Dataset excerpts:
-------
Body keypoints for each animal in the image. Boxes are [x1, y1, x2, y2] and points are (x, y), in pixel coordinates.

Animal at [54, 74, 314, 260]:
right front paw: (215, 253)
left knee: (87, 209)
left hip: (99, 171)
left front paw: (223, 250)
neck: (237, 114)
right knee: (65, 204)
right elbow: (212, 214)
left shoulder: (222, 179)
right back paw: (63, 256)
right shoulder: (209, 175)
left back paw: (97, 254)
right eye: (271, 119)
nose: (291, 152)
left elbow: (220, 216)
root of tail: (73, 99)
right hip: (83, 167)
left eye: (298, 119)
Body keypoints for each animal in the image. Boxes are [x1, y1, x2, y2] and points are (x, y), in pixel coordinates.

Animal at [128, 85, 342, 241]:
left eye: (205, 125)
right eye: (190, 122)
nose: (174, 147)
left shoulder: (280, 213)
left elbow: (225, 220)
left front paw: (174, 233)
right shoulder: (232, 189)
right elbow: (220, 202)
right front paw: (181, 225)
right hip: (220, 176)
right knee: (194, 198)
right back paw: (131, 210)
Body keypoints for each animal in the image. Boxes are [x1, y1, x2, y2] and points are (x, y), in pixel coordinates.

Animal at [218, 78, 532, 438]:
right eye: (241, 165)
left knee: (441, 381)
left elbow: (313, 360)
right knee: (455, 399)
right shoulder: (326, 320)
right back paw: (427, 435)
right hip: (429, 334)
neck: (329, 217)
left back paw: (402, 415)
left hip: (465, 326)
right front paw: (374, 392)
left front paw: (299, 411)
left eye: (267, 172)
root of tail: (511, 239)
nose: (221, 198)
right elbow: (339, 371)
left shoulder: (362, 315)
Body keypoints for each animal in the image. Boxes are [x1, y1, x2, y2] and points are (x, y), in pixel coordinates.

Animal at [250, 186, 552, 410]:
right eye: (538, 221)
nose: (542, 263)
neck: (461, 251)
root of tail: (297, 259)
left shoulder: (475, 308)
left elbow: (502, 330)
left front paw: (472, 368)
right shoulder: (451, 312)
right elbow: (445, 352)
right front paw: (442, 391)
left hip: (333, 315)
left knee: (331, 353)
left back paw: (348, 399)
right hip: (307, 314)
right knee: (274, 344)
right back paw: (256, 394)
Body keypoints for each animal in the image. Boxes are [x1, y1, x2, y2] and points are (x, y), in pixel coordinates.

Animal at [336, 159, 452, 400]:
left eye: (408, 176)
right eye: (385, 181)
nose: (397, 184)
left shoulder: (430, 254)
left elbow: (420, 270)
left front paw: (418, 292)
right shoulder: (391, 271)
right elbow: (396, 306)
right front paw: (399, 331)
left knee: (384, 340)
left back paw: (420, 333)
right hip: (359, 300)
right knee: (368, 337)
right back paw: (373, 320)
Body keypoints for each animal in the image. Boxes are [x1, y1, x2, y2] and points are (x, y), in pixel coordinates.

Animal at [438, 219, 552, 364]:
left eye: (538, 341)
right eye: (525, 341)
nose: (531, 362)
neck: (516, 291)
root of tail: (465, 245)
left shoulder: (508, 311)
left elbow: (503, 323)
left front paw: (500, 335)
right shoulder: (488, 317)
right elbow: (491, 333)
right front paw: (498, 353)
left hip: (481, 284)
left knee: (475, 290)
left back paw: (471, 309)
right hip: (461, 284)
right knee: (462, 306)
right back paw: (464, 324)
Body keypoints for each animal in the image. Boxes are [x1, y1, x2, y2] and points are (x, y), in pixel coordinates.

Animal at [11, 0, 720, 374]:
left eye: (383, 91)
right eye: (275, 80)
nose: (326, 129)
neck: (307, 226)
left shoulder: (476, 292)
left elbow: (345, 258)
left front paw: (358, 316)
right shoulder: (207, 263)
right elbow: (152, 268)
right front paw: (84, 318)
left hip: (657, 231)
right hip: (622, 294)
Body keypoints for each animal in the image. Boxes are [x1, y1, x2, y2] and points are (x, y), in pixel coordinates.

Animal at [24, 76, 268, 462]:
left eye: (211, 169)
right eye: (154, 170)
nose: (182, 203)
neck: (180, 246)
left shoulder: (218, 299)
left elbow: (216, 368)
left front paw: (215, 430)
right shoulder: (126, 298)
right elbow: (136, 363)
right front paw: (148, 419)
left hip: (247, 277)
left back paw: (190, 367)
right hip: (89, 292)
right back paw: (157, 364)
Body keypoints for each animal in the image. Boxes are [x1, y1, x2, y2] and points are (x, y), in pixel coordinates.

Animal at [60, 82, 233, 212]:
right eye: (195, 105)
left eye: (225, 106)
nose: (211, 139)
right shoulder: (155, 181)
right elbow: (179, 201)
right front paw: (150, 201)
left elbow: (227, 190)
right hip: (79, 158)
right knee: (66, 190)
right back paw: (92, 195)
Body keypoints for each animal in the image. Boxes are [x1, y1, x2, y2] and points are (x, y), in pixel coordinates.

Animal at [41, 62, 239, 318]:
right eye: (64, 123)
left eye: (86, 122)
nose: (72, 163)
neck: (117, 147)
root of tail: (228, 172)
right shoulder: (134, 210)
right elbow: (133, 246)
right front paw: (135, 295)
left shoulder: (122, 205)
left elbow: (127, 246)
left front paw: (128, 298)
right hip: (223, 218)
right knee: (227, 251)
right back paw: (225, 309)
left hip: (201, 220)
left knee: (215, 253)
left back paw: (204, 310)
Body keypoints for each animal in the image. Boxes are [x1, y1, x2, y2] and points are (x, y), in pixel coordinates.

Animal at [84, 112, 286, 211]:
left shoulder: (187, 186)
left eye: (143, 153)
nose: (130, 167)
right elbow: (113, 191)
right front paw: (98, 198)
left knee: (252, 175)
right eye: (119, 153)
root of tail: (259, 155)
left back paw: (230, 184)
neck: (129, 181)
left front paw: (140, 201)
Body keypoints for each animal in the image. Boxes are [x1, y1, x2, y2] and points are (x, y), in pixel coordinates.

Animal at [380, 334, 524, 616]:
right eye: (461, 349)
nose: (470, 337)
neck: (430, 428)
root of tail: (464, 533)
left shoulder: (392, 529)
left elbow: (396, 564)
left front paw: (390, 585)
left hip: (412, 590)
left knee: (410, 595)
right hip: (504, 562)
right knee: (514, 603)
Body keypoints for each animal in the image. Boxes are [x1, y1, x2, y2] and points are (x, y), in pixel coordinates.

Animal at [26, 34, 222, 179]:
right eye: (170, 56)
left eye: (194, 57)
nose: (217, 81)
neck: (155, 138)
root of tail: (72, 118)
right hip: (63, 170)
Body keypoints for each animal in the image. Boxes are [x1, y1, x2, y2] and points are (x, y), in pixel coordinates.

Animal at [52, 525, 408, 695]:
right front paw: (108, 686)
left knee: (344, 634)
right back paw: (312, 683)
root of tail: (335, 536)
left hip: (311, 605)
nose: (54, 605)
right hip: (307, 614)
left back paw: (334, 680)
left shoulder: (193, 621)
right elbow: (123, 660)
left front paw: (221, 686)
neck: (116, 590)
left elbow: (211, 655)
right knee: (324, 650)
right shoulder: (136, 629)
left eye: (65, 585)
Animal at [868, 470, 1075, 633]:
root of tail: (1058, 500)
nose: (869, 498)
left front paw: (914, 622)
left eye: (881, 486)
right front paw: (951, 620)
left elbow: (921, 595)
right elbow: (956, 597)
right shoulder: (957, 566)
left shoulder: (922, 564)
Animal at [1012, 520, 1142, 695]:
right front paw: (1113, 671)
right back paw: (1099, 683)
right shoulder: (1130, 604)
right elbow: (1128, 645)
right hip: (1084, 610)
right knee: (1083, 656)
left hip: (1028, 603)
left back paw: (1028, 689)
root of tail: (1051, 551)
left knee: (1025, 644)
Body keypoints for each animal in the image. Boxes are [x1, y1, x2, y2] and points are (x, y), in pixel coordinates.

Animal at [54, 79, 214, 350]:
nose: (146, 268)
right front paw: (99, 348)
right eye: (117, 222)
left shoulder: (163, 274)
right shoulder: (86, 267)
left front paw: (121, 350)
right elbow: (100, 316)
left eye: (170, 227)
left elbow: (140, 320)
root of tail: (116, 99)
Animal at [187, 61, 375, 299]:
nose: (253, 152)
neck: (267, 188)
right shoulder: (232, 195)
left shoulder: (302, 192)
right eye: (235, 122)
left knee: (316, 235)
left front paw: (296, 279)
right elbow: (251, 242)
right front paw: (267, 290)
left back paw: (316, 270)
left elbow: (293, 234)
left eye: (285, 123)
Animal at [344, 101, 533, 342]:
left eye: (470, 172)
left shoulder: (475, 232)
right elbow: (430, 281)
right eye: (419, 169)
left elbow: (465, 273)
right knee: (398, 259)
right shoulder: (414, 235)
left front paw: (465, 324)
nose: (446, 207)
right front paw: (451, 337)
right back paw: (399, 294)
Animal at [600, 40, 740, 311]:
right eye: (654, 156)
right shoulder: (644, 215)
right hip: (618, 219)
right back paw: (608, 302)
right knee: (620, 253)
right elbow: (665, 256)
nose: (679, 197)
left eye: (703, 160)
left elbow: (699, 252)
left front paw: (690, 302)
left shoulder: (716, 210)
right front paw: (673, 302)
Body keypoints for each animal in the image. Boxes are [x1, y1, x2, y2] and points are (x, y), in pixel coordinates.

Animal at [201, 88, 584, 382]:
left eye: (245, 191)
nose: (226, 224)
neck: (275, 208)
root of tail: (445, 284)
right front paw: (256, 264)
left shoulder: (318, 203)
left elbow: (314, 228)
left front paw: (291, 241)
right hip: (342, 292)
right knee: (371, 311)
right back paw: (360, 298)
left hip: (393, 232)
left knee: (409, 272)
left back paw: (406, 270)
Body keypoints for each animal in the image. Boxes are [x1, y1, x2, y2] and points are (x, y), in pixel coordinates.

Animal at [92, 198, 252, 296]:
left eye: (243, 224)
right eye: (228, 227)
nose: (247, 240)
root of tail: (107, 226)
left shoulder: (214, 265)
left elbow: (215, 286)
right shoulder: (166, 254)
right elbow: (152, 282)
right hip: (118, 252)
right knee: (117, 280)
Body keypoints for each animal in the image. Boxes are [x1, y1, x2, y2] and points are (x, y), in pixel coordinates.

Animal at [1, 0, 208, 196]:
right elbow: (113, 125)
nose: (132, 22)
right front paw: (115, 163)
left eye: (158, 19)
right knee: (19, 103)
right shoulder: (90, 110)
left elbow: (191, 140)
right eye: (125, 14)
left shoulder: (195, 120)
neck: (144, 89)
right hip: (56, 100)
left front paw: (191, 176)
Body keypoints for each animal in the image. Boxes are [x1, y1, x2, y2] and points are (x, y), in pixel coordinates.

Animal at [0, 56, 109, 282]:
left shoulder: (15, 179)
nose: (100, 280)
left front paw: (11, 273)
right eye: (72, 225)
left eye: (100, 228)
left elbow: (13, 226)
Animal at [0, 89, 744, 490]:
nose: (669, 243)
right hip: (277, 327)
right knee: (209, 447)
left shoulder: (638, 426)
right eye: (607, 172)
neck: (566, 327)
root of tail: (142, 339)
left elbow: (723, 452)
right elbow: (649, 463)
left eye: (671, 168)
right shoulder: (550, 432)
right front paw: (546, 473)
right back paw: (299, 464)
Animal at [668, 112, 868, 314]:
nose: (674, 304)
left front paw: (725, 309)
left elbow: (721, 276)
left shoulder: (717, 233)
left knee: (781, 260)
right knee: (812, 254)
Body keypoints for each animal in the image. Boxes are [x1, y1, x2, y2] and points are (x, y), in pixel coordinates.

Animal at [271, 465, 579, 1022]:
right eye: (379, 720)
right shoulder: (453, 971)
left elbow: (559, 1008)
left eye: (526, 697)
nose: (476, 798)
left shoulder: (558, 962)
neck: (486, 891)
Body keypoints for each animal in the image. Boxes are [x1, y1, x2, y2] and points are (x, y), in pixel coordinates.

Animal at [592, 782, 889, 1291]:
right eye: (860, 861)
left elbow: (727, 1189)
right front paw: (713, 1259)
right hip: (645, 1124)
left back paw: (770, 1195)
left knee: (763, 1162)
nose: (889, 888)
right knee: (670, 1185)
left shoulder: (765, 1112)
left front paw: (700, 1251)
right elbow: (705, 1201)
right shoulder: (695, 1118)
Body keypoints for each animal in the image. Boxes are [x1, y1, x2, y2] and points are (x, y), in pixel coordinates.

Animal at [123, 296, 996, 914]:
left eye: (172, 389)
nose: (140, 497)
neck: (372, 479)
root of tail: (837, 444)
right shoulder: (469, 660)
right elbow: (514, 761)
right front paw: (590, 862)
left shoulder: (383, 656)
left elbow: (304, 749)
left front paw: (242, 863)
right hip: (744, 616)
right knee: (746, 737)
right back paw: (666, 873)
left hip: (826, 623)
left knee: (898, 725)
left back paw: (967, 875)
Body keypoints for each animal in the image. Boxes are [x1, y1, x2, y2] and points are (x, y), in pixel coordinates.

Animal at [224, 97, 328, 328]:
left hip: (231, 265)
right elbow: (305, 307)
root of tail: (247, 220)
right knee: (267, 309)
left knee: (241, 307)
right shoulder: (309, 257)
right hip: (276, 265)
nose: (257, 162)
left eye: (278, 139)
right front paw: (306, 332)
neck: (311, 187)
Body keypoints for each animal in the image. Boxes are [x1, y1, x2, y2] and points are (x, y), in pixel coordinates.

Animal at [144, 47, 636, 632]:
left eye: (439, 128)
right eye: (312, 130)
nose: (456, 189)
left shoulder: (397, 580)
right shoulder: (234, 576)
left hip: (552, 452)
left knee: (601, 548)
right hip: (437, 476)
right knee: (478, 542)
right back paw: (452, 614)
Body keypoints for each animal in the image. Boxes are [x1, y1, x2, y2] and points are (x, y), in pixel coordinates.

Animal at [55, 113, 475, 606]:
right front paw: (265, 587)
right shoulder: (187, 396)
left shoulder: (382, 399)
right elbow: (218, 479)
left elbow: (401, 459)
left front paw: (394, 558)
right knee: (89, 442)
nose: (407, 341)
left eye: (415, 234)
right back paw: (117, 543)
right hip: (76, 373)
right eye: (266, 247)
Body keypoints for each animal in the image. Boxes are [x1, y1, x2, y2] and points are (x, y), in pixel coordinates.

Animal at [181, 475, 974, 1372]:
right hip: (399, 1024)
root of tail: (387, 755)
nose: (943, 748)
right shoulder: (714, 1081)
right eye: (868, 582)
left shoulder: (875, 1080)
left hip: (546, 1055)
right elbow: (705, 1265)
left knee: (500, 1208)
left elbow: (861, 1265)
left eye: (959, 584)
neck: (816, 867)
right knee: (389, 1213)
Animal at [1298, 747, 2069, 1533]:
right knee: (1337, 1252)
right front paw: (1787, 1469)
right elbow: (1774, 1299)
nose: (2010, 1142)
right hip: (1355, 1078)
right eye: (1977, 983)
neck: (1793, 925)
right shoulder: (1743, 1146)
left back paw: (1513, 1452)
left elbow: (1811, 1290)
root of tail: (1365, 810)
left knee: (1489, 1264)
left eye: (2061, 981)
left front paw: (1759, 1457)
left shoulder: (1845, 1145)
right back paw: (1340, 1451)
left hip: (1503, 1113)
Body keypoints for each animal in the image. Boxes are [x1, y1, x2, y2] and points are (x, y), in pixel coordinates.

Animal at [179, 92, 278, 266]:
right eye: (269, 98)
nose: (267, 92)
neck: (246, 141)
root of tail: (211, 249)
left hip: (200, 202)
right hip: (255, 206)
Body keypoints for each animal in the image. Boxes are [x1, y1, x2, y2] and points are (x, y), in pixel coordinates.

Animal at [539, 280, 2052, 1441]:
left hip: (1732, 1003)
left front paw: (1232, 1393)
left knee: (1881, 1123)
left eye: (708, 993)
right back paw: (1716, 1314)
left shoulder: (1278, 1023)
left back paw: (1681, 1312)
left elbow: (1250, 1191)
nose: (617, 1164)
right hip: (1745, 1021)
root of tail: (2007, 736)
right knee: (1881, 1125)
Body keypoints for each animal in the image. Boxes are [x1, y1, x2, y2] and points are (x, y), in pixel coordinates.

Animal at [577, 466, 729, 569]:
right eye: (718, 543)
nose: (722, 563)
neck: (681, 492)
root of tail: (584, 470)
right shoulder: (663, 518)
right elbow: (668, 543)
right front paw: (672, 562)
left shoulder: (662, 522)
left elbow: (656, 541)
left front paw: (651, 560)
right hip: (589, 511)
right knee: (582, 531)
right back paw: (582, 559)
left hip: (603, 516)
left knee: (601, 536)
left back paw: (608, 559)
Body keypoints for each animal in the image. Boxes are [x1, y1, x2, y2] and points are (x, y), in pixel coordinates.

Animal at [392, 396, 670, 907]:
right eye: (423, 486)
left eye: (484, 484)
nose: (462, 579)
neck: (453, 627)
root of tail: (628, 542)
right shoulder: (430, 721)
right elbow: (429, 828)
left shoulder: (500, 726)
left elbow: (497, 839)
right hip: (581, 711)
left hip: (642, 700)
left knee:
-------
Goal of the exercise: An exact, complete copy of the lines above from the one with "right knee: (371, 311)" through the one with "right knee: (19, 103)" is the whole answer.

Output:
right knee: (371, 311)
right back paw: (360, 298)
left hip: (393, 232)
left knee: (409, 272)
left back paw: (406, 270)
Body keypoints for each animal in the image. Boxes are [x1, y1, x2, y2] and points are (x, y), in pixel coordinates.

Animal at [92, 198, 252, 296]:
left eye: (243, 224)
right eye: (228, 227)
nose: (247, 240)
root of tail: (107, 226)
left shoulder: (214, 265)
left elbow: (215, 286)
right shoulder: (166, 254)
right elbow: (152, 282)
right hip: (118, 252)
right knee: (117, 280)
Body keypoints for each animal in the image. Boxes are [x1, y1, x2, y2] and points are (x, y), in pixel coordinates.

Animal at [1, 0, 208, 196]:
right elbow: (113, 125)
nose: (132, 22)
right front paw: (115, 163)
left eye: (158, 19)
right knee: (19, 103)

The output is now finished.